The spokeswoman, Catherine Frazier, said Cruz reiterated to the GOP senators his previous statements that he wouldn’t get involved in their primary fights. At the meeting, Cruz pointed to a statement the SCF recently issued that neither him, Paul nor Lee was involved in its endorsement decisions, Frazier said.
“He’ll continue working with them to promote common conservative policies but not get involved in their endorsement or fundraising decisions,” Frazier said. “SCF’s organization is not just about primary politics but promoting conservative causes that Republicans across the spectrum can support.”
The SCF, which used to be run by former Sen. Jim DeMint (R-S.C.), vigorously attacked Republican senators for not backing the Cruz-led tactics of demanding that Obamacare be defunded as a condition for opening the government. And an SCF spokesman downplayed Cruz’s statements, noting it was an “independent, grass-roots” group.
Cruz, as well as Lee, previously appeared in the group’s ads calling for the law to be defunded as part of any bill to keep the government running, a tactic most GOP senators scoffed at.
GOP senators, angry that the Cruz tactics would fail, were particularly miffed that the two men continued to associate themselves with a group that was actively trying to defeat them in primaries.

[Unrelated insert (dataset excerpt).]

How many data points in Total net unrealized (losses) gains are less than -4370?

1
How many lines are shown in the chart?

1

At an Oct. 2 Senate GOP lunch meeting, Cruz was asked point-blank by GOP senators if he would renounce the group and its tactics.
“I will not,” Cruz said, an attendee reported at the time.

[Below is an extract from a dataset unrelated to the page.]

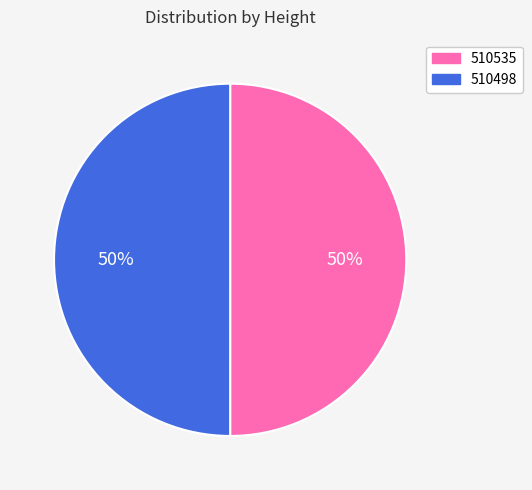

What is the ratio of the value at 510498 to the value at 510535?

1.0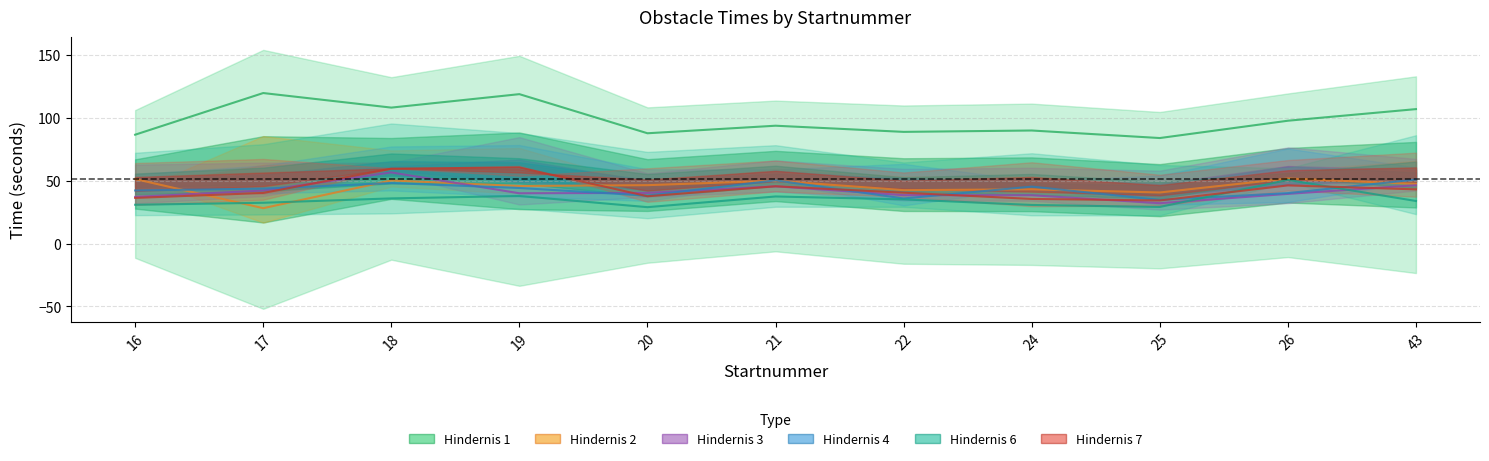

Between 26 and 43, which is larger?

43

But Cruz’s comments Wednesday appear aimed at easing the tension that has been lingering between Cruz and his colleagues, as the 2014 midterm election picks up full steam and the defund Obamacare fight has now been delayed at least until January.
After his election last November, Cruz took a spot as the vice chairman of the National Republican Senatorial Committee, a group designed to protect GOP incumbents. But he has grown increasingly distant from the NRSC as he’s aligned himself more with the anti-incumbent SCF.
After announcing it would back McConnell’s primary opponent, Matt Bevin, the SCF’s affiliated super PAC unveiled a $330,000 ad Tuesday attacking the GOP leader over Obamacare.
“Conservatives asked Mitch McConnell to lead the fight against Obamacare. He didn’t listen,” the group’s new 30-second ad said. “Instead, McConnell helped Barack Obama and Harry Reid fund Obamacare.”
The group is also targeting other GOP incumbents, including long-serving Sen. Thad Cochran of Mississippi, endorsing his primary challenger in that race. Ahead of the Oct. 1 shutdown, the group dropped $340,000 in an ad buy in Kentucky in which it said McConnell “refuses to lead” the fight against Obamacare, and also lashed Sens. Lindsey Graham of South Carolina, Johnny Isakson of Georgia and Lamar Alexander of Tennessee across the airwaves.
Brian Phillips, a Lee spokesman, said the Utah Republican would continue to work with the SCF when their interests align on certain issues. But, the spokesman said, Lee would not be following the group’s path in endorsing candidates against GOP senators.
In an interview last month, Lee signaled his unease with the group’s tactics attacking his colleagues.
“It’s not my style, it’s not something I do,” Lee said. “Sometimes groups choose to do that — I don’t think that’s the most effective way for me as a senator to conduct myself, so that’s not what I choose to do.”
Matt Hoskins, SCF executive director, said Wednesday that the group is an “independent, grass-roots organization, and we make our own decisions.”
Hoskins pointed to a previous statement his group issued saying it would not ask its conservative allies, including Cruz and Lee, to back its favored candidates.
“These are our endorsements, not theirs, and it’s time for Americans to take the lead and use the political process to change Washington,” the statement said.